Das tun neben ihr aber auch noch weitere Figuren, wie ihr 15jähriger Sohn Linus, dem ebenfalls eine Rolle bei den Ermittlungen zufällt und vor allem der eine oder andere Bewohner des Altenheims, un das der Leser mitgenommen wird und in dem er sicher unter keinen Umständen die letzten Lebensjahre verbringen möchte. So fiktiv die Krimihandlung auch sein mag – der Ort, an dem die Autorin sie ansiedelt, ist es ganz gewiss nicht! Ganz im Gegenteil! In Zeiten, in denen auch Institutionen wie Krankenhäuser und Altenheime allein unter dem Aspekt der Wirtschaftlichkeit geführt werden und der Profit oberste Priorität hat und nicht etwa das Wohlergehen der Menschen, in denen Zuwendung nicht vorgesehen ist und Einsparungen immer auf Kosten der Menschlichkeit gehen oder gar von der Geschäftsführung billigend in Kauf genommen werden – gedankenlos, desinteressiert -, entspricht die Kulisse, vor der sich die Handlung abspielt, ganz der Realität und ist keineswegs eine düstere Zukunftsvision! Und diese Zustände werden so glaubwürdig wie lapidar geschildert, werden bedauert, letztend aber hingenommen, ohne dass Konsequenzen gezogen werden, so wie im wahren Leben! Alte Menschen haben nicht mehr das Recht, respektiert zu werden? Weil sie nicht mehr leistungsfähig sind, den Staat nur Geld kosten? Vor dieser Einstellung einer Gesellschaft, in der nur Jugend, Attraktivität und Agilität zu zählen scheint, kann es einen schon grausen – und die Autorin lässt das so nebenbei einfließen, unauffällig beinahe, wenn sie etwa eine Interaktion zwischen Pflegepersonal und Bewohner des ungastlichen Ortes Sonnenhügel in die Handlung hineinbringt. Geringschätziges Herabblicken auf den Hilflosen. Doch zum Glück hat sie eine junge Person, Anna, ersonnen, die tatsächlich Freude hat an der Beschäftigung mit alten Menschen, die sich mit ausgesuchter Höflichkeit und Freundlichkeit um sie kümmert. Hoffen wir, dass jemandem wie ihr nicht die Flügel gestutzt werden durch ein System, das genau festlegt, welche Pflegeleistungen notwendig sind und welche nicht, wieviel Zeit man einem Menschen schenken darf oder ob überhaupt.
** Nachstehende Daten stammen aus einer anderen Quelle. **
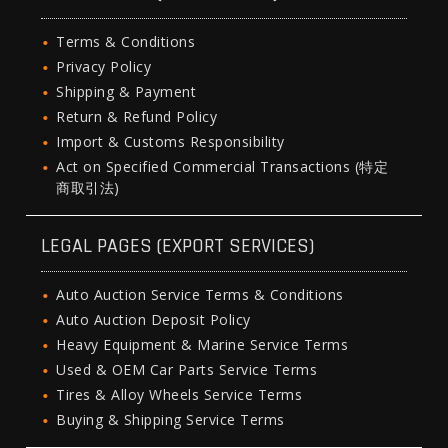
Terms & Conditions
Privacy Policy
Shipping & Payment
Return & Refund Policy
Import & Customs Responsibility
Act on Specified Commercial Transactions (特定
商取引法)
LEGAL PAGES (EXPORT SERVICES)
Auto Auction Service Terms & Conditions
Auto Auction Deposit Policy
Heavy Equipment & Marine Service Terms
Used & OEM Car Parts Service Terms
Tires & Alloy Wheels Service Terms
Buying & Shipping Service Terms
Und – wie schön wäre es gewesen, wenn die wegen jeder tatsächlichen oder vermeintlichen Ungerechtigkeit oder nicht hinnehmbarer Zustände an die Decke gehende Protagonistin, die ohnehin auf Sinnsuche ist, kurzerhand ihre Eltern geschnappt und mit in ihr eigenes geräumiges Zuhause genommen hätte, anstatt ihr schlechtes Gewissen darüber, dass sie die beiden in dieses Heim verfrachtet hat, schnell wegzuwischen und in die hinterste Schublade ihres nach Aktivitäten lechzenden Köpfchens zu schieben. Ein Spiele- oder Erzählnachmittag mit den Eltern anstatt ein schamanischer Trommelkurs! Das wäre doch mal was, oder? Aber nun, man kann ja schließlich nicht alles haben, nicht wahr?